People report good results from DeepSeek V4 Flash at 2 bits (the DwarfStar 4 folks are doing it, and I've tried it on my Strix Halo, but it's too slow to be usable, so I haven't bothered to figure out if it's actually smart enough to use for anything).

Anyway, it's obvious models have to degrade in terms of knowledge, at any quantization, even though it may not show up clearly on benchmarks until lower. If you halve the size of the data available, it necessarily loses information about the world.

The data I've seen is stuff like the KL Divergence comparisons that Unsloth does which show something but not clearly whether there's an observable or significant difference in task performance.

One of the things I'm wondering about is what I'm missing for $LLM to create files on the local FS like Claude and Codex do. What I see instead is stuff just printing to stdout, rather than files on the filesystem.

What am I missing?

You're missing an agent.
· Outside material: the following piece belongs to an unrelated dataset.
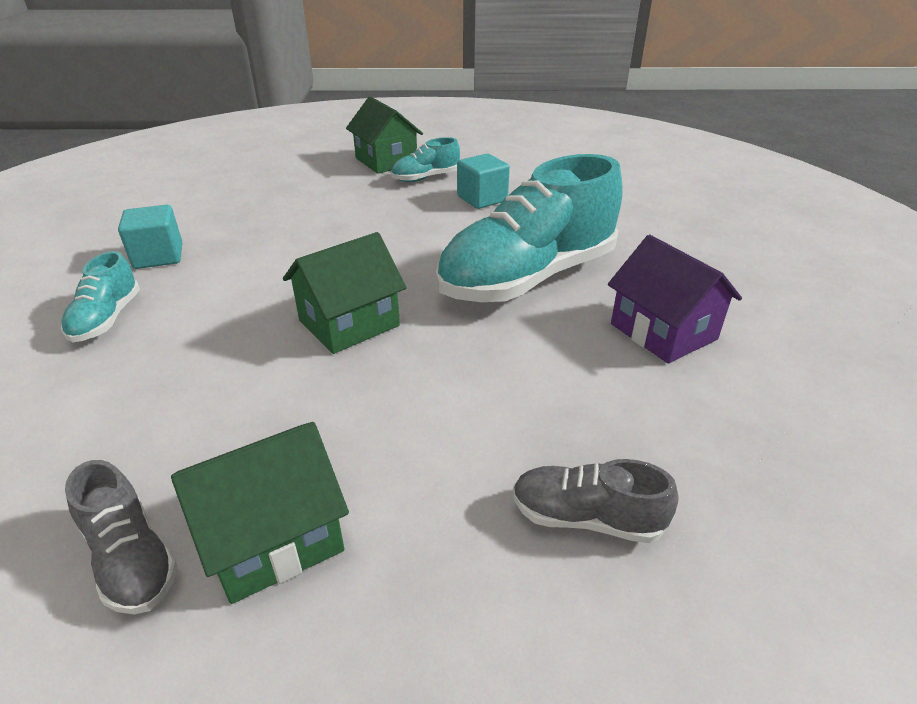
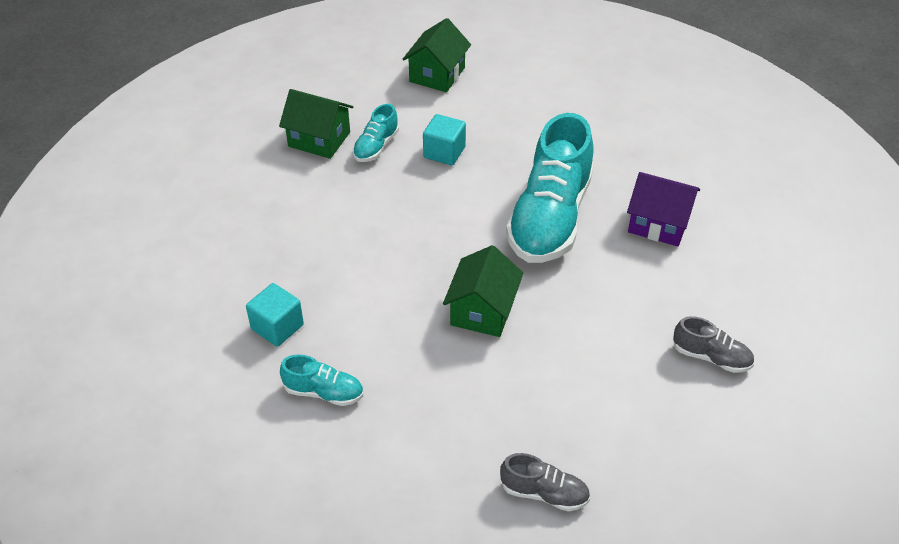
camera: 35 degrees left, 10 degrees up
(107, 319) = (324, 392): turquoise shoe -> turquoise shoe turned 45 degrees counterclockwise
(273, 537) = (593, 446): green house -> green house (437, 74)
(586, 518) = (711, 357): grey shoe -> grey shoe turned 135 degrees counterclockwise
The model uses tool calls to interact with the filesystem, commands on the system, optionally search (you need a search MCP server, like Brave or Exa, and API key), etc.

I usually use the Zed Agent built into Zed editor for self-hosted models, but you could use Pi, OpenCode, Hermes, Claude Code, etc. there are many, many, agents.

The model just predicts text, Claude Code etc parse the output and do the actual file creation (or run shell commands that do it). If you have Claude Code installed look in ~/.claude/projects/... and you can see the transcripts of your actual sessions, or install Mini-SWE-Agent and play with that to get a feel for what's going on.